Il momento di scattare una fotografia e spostarsi in tempo, prima che un razzo lanciato a oltre cento chilometri orari ti passi a pochi centimetri dai piedi; l’ebbrezza e l’adrenalina di vedere da vicino mezzi inarrivabili per persone comuni. Tutte cose che un appassionato può facilmente capire, e altrettanto facile dimenticarsi quanto possa diventare pericoloso e disastroso avvicinarsi troppo. In questo caso è inevitabile ricordarsi di quella RS200 bianca e blu che esce di strada , travolgendo tutto quello che incontra. La sicurezza delle vetture di allora non aiutava; la cultura della stessa era ancora grezza e l’innovazione aveva diversi limiti. Anche qui abbiamo diversi avvenimenti negativi. Come può essere quello di Attilio o di Henri. Tutto questo fu un avvertimento, ben visibile e udibile. Si era superato il limite. E niente può esprimere meglio tutto questo che una celebre frase di Henri Toivonen: “Le Gruppo B sono arrivate appunto a un limite talmente alto da superare la velocità di pensiero del pilota stesso.”

E’ una frase che fa riflettere. Una frase che racchiude quello che era diventato il Gruppo B.

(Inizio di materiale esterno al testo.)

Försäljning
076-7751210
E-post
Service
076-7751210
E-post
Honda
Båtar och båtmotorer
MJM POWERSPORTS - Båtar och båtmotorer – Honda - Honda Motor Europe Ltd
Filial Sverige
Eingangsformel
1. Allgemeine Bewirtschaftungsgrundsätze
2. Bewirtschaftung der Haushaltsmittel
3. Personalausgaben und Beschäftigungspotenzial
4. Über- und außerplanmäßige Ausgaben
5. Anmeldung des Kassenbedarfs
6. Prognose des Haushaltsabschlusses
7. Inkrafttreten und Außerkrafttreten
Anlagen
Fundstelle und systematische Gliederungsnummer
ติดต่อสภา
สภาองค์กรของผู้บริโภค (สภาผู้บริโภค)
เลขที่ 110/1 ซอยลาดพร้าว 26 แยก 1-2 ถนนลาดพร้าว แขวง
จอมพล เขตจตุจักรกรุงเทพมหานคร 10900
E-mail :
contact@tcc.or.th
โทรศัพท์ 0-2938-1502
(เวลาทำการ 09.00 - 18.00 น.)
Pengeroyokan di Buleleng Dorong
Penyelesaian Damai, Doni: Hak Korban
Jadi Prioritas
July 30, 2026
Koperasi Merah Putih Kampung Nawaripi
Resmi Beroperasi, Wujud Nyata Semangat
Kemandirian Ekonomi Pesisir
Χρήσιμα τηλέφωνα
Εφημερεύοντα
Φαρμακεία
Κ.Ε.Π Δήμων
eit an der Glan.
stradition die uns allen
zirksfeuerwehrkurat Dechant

“[…]Purtroppo in ogni situazione c’è il rovescio della medaglia e per quanti sforzi possa aver fatto non sempre San Rally è riuscito ad essere la panacea dei problemi. Ai tempi la cultura della sicurezza era pressochè nulla e quindi i famosi “ventagli” così belli da vedere potevano rappresentare un grosso pericolo, così come l’estremizzazione delle vetture e la poca ricerca nei dettagli ha aumentato si l’interesse del pubblico ma esposto a rischi enormi chi quelle auto le doveva governare. Molte volte si interviene quando ormai è troppo tardi, il Tour de Corse 1985 con la morte di Attilio fu un primo campanello di allarme, forse troppo spesso etichettato come “tragica fatalità”. Il Portogallo 1986 invece fu la prova che era ormai necessario per gli organizzatori dover investire nella sicurezza per il pubblico (ed anche la FIA arrivò ad imporre degli standard solo a partire dal 1990), presa poco in considerazione. Il destino poi decide sempre di metterci lo zampino quando si sta esagerando, sempre in Corsica, sempre su una Lancia con il numero 4 sulla portiera, facendoti capire che si è ampiamente superato il limite.[…]”

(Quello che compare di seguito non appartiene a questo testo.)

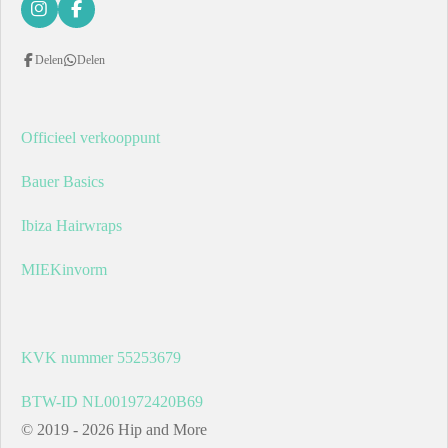
I
F
n
a
s
c
Delen
Delen
t
e
a
b
g
o
r
o
a
k
Officieel verkooppunt
m
Bauer Basics
Ibiza Hairwraps
MIEKinvorm
KVK nummer 55253679
BTW-ID NL001972420B69
© 2019 - 2026 Hip and More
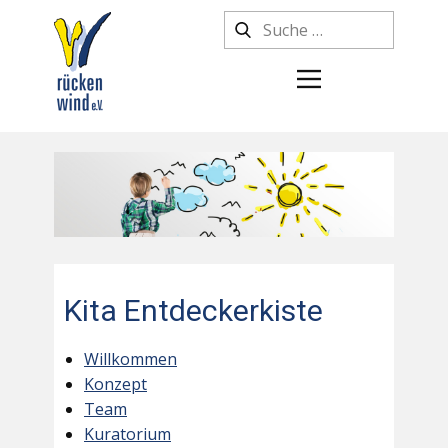
Kita Entdeckerkiste
Willkommen
Konzept
Team
Kuratorium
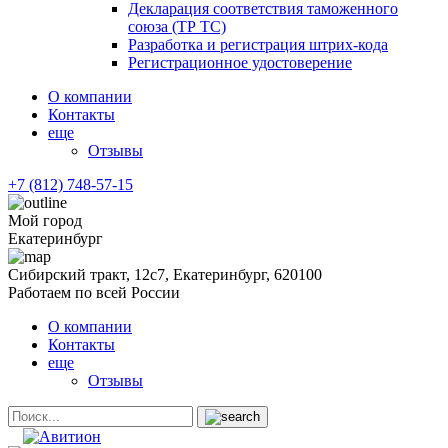
Декларация соответствия таможенного
союза (ТР ТС)
Разработка и регистрация штрих-кода
Регистрационное удостоверение
О компании
Контакты
еще
Отзывы
+7 (812) 748-57-15
Мой город
Екатеринбург
Сибирский тракт, 12с7, Екатеринбург, 620100
Работаем по всей России
О компании
Контакты
еще
Отзывы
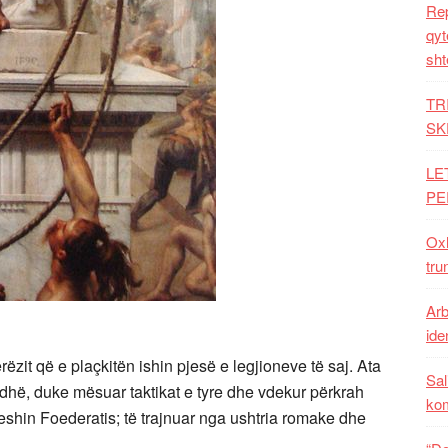
Rep
qyt
sht
TR
SK
LE
PE
Oxh
tru
Arb
iden
it që e plaçkitën ishin pjesë e legjioneve të saj. Ata
Sal
adhë, duke mësuar taktikat e tyre dhe vdekur përkrah
ko
shin Foederatis; të trajnuar nga ushtria romake dhe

Il passato sembra stia invadendo il presente, ritrovandoci nuove vetture, dall’anno prossimo, ben più performanti e con aerodinamiche bizzarre. Ci sono voluti trent’anni esatti perché si ritornasse ad avere una classe “elite” solo per piloti selezionati. Nel frattempo anche il regolamento a bordo prova e all’interno della stessa, in fatto di sicurezza, è cambiato molto.

“[…]Resta il rammarico di capire se, con le tecnologie e la cultura della sicurezza del nostro tempo, forse saremmo stati in grado di apprezzare queste macchine al giorno d’oggi, anche se i nuovi regolamenti del 2017 sembrano proprio fatti per “strizzare l’occhio” al glorioso (e mai dimenticato) passato.”

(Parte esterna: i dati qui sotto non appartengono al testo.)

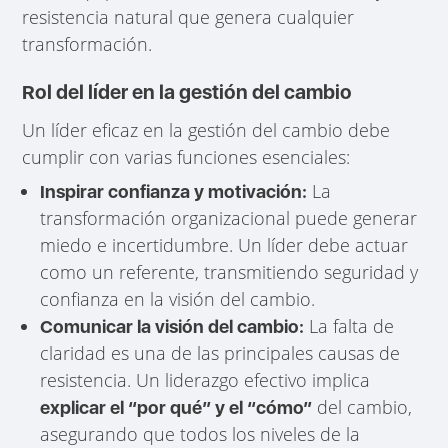
resistencia natural que genera cualquier
transformación.
Rol del líder en la gestión del cambio
Un líder eficaz en la gestión del cambio debe
cumplir con varias funciones esenciales:
La
Inspirar confianza y motivación:
transformación organizacional puede generar
miedo e incertidumbre. Un líder debe actuar
como un referente, transmitiendo seguridad y
confianza en la visión del cambio.
La falta de
Comunicar la visión del cambio:
claridad es una de las principales causas de
resistencia. Un liderazgo efectivo implica
del cambio,
explicar el “por qué” y el “cómo”
asegurando que todos los niveles de la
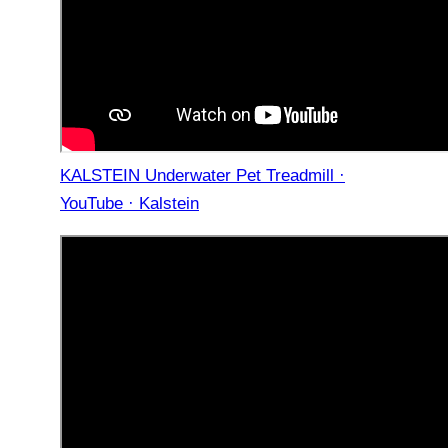
KALSTEIN Underwater Pet Treadmill ·
YouTube · Kalstein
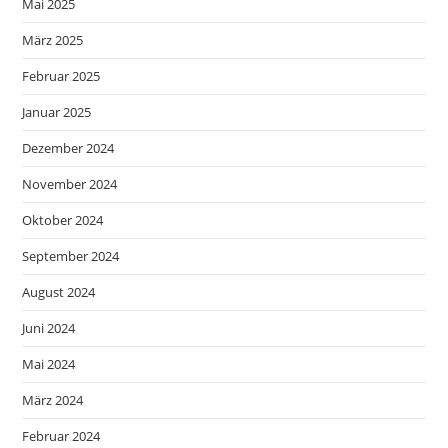
Mai 2025
März 2025
Februar 2025
Januar 2025
Dezember 2024
November 2024
Oktober 2024
September 2024
August 2024
Juni 2024
Mai 2024
März 2024
Februar 2024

All’inizio di questo articolo ho definito Nostro questo sport. L’essenza dei rally è anche il tifo, la passione che accomuna tutti rendendo speciale ogni evento; la compagnia della spinta, il fuocherello a bordo prova per scaldarsi nei gelidi inverni, le lunghe camminate al buio della notte o della mattina per prendere posto in tratti spettacolari. Tutte cose che lo rendono unico. E ancora oggi, a bordo prova, al passaggio di una moderna WRC, si ricorda com’era trent’anni prima, magari nello stesso passaggio e si pensa a quali grandi pagine di storia sono state scritte da quei grandi maghi al volante di veri e propri mostri.

Perciò dobbiamo un grosso grazie, nonostante le avversità e le difficoltà affrontate in quel piccolo lasso di tempo, a tutte queste persone che hanno faticato in questo bizzarro Gruppo B.